Passage shown>

Transformer-Based SMILES Embeddings for Property Prediction
This is a Method paper that introduces Transformer-CNN, a two-stage architecture for QSAR (Quantitative Structure-Activity Relationship) modeling. The primary contribution is a transfer learning approach: a Transformer model is first trained on the task of SMILES canonicalization (mapping non-canonical SMILES to canonical forms), and the encoder’s internal representations are then used as “dynamic SMILES embeddings” for downstream property prediction via a convolutional neural network (TextCNN). The authors also contribute an interpretability framework based on Layer-wise Relevance Propagation (LRP) that traces predictions back to individual atom contributions.
From Descriptors to Learned Embeddings in QSAR
Traditional QSAR methods rely on hand-engineered molecular descriptors (fragment counts, physicochemical features) coupled with feature selection and classical ML algorithms. While deep learning approaches that operate on raw SMILES strings or molecular graphs have reduced the need for manual feature engineering, they typically require large training datasets to learn effective representations from scratch. QSAR datasets, in contrast, often contain only hundreds of molecules, making it difficult to train end-to-end deep models.

Listed entries>
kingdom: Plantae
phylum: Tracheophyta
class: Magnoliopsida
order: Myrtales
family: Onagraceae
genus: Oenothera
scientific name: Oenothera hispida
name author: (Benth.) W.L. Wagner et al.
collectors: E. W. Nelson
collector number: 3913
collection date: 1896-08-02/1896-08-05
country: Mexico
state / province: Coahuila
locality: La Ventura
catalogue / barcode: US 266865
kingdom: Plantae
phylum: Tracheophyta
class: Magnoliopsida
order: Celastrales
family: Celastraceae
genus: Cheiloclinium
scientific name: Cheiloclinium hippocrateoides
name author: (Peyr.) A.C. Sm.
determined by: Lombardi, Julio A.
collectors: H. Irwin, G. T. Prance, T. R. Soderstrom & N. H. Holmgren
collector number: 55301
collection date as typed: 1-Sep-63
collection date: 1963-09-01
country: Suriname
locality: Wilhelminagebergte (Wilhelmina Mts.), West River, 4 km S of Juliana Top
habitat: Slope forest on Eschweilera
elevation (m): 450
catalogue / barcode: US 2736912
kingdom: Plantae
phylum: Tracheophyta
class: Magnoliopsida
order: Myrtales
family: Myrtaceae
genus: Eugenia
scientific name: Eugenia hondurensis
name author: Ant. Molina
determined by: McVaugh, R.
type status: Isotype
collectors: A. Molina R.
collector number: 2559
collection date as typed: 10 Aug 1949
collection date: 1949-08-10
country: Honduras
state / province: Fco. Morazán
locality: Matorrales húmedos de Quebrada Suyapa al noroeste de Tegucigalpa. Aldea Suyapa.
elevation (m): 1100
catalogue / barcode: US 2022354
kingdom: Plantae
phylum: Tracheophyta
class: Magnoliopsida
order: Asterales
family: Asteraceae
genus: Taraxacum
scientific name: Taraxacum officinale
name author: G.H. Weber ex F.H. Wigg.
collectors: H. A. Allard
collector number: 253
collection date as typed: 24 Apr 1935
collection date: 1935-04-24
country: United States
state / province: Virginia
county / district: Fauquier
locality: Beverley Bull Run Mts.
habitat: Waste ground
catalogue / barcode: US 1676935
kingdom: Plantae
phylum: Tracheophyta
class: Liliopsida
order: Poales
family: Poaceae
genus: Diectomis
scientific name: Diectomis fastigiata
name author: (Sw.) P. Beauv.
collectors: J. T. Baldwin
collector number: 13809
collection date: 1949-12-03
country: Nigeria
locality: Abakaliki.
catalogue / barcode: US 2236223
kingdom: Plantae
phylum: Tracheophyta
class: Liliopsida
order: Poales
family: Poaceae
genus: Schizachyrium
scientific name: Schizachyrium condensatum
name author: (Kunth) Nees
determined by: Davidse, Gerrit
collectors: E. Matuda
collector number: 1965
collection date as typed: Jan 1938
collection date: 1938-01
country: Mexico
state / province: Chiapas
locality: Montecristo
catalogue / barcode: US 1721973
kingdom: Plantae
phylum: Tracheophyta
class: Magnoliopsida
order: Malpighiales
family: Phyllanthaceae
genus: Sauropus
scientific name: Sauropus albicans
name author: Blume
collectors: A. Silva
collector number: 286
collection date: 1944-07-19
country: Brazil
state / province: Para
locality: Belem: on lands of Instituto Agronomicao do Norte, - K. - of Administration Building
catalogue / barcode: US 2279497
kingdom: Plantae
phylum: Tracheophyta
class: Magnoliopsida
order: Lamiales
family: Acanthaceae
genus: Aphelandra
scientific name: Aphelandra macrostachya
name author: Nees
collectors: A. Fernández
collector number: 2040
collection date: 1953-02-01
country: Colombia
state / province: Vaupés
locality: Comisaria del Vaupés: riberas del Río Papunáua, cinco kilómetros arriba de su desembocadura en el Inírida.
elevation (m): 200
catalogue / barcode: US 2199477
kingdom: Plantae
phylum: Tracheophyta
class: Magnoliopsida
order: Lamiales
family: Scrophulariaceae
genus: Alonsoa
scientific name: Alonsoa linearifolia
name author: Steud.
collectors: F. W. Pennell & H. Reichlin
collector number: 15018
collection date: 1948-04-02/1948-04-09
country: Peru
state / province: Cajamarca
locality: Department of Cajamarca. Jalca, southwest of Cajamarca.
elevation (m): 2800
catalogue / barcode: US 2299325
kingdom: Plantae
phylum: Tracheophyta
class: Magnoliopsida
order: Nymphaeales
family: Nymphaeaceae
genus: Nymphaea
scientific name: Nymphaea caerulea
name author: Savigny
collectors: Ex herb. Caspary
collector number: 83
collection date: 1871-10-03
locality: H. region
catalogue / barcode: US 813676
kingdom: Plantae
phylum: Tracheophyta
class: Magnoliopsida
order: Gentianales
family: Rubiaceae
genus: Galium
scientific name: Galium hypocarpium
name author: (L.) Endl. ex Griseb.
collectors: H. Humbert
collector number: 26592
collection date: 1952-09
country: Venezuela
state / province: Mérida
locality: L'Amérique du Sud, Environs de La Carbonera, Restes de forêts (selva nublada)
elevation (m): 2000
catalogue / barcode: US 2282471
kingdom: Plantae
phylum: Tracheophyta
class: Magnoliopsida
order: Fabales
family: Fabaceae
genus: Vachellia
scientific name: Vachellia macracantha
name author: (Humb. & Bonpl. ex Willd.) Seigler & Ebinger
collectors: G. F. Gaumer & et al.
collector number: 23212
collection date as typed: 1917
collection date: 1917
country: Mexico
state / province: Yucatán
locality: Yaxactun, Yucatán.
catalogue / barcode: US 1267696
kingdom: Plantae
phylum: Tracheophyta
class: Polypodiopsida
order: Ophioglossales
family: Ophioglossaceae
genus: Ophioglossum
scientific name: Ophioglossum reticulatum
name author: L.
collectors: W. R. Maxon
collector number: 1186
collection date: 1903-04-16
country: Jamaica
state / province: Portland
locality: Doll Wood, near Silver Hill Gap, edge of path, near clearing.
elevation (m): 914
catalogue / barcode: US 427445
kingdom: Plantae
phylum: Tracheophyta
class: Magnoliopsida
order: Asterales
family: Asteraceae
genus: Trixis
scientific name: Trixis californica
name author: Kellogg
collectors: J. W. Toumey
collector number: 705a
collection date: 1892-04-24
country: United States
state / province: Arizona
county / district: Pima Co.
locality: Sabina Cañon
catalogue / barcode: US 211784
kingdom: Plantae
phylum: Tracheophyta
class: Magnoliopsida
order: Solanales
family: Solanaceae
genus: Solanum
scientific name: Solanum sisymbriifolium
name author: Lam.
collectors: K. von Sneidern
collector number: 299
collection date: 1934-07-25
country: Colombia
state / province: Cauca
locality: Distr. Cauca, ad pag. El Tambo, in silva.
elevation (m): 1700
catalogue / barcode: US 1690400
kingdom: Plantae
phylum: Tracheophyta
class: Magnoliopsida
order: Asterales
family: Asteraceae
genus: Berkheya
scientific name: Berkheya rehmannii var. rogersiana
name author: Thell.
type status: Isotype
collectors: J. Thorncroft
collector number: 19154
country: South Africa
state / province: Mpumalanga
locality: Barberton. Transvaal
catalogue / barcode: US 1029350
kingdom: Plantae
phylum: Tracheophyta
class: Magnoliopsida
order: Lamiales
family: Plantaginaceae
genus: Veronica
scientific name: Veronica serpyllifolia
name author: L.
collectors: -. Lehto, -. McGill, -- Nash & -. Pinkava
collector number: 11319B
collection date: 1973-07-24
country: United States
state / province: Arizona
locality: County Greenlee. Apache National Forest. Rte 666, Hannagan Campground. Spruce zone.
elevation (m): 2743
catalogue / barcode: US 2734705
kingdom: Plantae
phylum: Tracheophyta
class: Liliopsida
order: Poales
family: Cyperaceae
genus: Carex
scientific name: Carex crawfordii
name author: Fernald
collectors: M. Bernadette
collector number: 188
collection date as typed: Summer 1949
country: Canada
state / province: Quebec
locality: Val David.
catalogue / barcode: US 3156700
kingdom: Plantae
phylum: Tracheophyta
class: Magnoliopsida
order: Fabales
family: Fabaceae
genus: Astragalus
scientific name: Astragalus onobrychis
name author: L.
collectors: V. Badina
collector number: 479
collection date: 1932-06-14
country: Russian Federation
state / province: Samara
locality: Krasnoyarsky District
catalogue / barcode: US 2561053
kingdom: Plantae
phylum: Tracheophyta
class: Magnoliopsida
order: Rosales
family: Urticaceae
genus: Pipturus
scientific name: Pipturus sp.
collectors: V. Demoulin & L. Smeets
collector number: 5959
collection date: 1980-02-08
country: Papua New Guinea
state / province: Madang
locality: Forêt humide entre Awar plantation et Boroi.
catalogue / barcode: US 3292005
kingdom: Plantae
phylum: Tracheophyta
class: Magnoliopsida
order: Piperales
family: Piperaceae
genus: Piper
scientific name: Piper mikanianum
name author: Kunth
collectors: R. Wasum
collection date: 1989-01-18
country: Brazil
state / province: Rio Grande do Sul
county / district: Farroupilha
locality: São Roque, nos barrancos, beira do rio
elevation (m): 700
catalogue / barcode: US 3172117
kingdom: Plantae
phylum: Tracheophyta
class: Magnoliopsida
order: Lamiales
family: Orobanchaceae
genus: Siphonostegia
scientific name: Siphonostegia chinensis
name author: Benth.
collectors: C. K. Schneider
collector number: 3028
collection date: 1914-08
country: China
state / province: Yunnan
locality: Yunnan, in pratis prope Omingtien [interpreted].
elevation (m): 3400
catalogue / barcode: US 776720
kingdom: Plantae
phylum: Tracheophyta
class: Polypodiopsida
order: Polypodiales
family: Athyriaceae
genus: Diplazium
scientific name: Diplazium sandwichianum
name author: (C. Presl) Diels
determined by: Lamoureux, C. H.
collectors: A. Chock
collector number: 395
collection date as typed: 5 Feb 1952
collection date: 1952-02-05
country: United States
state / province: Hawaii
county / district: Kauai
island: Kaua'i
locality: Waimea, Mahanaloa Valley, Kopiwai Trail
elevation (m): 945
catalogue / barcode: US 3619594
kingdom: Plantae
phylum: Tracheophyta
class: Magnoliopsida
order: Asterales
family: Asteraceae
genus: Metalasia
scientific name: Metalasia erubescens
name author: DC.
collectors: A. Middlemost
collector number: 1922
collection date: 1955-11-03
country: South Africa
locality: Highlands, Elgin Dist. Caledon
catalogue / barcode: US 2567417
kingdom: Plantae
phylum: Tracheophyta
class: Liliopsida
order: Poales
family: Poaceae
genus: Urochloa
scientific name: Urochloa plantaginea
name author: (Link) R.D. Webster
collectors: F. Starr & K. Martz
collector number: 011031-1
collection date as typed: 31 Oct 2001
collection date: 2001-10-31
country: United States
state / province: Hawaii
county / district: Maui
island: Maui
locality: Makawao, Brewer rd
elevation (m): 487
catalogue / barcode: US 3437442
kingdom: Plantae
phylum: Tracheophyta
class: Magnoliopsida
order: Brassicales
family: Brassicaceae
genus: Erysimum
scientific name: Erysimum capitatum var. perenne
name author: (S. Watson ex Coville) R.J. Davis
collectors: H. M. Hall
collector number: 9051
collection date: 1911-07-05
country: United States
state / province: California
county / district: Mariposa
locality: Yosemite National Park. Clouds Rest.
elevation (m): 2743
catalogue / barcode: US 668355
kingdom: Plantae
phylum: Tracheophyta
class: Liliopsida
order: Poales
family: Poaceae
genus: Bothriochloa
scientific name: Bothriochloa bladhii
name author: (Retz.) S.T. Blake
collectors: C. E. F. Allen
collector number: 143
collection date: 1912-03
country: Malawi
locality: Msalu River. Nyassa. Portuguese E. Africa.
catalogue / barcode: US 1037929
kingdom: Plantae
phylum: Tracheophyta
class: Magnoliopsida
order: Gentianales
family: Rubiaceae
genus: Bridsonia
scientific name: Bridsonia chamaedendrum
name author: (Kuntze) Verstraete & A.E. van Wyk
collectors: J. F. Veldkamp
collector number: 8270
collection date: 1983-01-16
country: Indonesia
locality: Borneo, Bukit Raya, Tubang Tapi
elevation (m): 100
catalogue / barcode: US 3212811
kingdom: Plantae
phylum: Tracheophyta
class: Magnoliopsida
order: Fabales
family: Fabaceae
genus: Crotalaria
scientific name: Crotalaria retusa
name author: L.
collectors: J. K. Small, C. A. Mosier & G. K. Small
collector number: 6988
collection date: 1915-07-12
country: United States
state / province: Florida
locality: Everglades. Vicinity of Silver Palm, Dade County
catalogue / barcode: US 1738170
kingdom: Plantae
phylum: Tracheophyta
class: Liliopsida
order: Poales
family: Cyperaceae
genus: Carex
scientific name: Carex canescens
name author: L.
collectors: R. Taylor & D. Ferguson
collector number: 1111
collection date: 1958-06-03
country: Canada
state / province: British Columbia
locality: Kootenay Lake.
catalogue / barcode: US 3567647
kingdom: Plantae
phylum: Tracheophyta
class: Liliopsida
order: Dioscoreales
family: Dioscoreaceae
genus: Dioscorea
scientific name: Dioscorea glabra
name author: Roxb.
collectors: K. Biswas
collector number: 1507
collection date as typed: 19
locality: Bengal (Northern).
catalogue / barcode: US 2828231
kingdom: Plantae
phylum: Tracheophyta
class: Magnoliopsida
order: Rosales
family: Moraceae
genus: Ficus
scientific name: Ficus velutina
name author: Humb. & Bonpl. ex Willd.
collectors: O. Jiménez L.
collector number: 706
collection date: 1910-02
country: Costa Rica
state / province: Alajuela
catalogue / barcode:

Stated task A>
Translate this sentence from the Transformer-CNN text into Spanish: "QSAR datasets, in contrast, often contain only hundreds of molecules, making it difficult to train end-to-end deep models."
Stated task B>
Turn the paragraph of the Transformer-CNN text that begins "This is a Method paper" into a bulleted list that keeps its main facts.
The entries are separate material, unconnected to the Transformer-CNN text.

Worked answer A>
Los conjuntos de datos de QSAR, en cambio, a menudo contienen solo cientos de moléculas, lo que dificulta entrenar modelos profundos de extremo a extremo.

Worked answer B>
- Method paper introducing Transformer-CNN, a two-stage architecture for QSAR (Quantitative Structure-Activity Relationship) modeling.
- Main contribution is a transfer learning approach: a Transformer is first trained on SMILES canonicalization, mapping non-canonical SMILES to canonical forms.
- The encoder's internal representations then serve as "dynamic SMILES embeddings" for downstream property prediction by a convolutional neural network (TextCNN).
- Also contributes an interpretability framework based on Layer-wise Relevance Propagation (LRP) that traces predictions back to individual atom contributions.